----- Input records -----

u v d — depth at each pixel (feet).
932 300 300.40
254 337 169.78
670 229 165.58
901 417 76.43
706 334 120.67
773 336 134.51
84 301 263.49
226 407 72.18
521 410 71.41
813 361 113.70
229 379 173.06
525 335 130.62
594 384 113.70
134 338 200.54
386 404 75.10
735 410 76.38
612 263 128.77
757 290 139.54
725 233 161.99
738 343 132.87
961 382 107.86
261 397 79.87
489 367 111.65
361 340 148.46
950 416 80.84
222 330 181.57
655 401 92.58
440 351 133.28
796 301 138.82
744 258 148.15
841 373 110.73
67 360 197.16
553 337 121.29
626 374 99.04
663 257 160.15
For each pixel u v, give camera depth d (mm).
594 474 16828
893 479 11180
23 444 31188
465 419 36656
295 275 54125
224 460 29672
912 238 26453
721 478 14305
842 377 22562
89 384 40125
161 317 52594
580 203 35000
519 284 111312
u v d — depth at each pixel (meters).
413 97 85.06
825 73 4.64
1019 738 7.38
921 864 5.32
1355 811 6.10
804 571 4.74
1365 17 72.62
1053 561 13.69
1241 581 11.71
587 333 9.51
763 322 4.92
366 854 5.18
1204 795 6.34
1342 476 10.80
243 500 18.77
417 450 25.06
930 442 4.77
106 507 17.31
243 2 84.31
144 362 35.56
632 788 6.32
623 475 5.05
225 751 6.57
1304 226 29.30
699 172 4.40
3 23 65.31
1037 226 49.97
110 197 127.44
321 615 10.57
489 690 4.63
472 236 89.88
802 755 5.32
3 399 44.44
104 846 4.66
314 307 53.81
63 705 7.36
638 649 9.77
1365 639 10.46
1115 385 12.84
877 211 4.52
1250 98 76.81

-----

— Assigned task —
I would like you to output every record exactly as written.

— Expected output —
u v d — depth at each pixel (feet).
932 300 300.40
254 337 169.78
670 229 165.58
901 417 76.43
706 334 120.67
773 336 134.51
84 301 263.49
226 407 72.18
521 410 71.41
813 361 113.70
229 379 173.06
525 335 130.62
594 384 113.70
134 338 200.54
386 404 75.10
735 410 76.38
612 263 128.77
757 290 139.54
725 233 161.99
738 343 132.87
961 382 107.86
261 397 79.87
489 367 111.65
361 340 148.46
950 416 80.84
222 330 181.57
655 401 92.58
440 351 133.28
796 301 138.82
744 258 148.15
841 373 110.73
67 360 197.16
553 337 121.29
626 374 99.04
663 257 160.15
For each pixel u v, give camera depth d (mm).
594 474 16828
893 479 11180
23 444 31188
465 419 36656
295 275 54125
224 460 29672
912 238 26453
721 478 14305
842 377 22562
89 384 40125
161 317 52594
580 203 35000
519 284 111312
u v d — depth at each pixel (meters).
413 97 85.06
825 73 4.64
1019 738 7.38
921 864 5.32
1355 811 6.10
804 571 4.74
1365 17 72.62
1053 561 13.69
1241 581 11.71
587 333 9.51
763 322 4.92
366 854 5.18
1204 795 6.34
1342 476 10.80
243 500 18.77
417 450 25.06
930 442 4.77
106 507 17.31
243 2 84.31
144 362 35.56
632 788 6.32
623 475 5.05
225 751 6.57
1304 226 29.30
699 172 4.40
3 23 65.31
1037 226 49.97
110 197 127.44
321 615 10.57
489 690 4.63
472 236 89.88
802 755 5.32
3 399 44.44
104 846 4.66
314 307 53.81
63 705 7.36
638 649 9.77
1365 639 10.46
1115 385 12.84
877 211 4.52
1250 98 76.81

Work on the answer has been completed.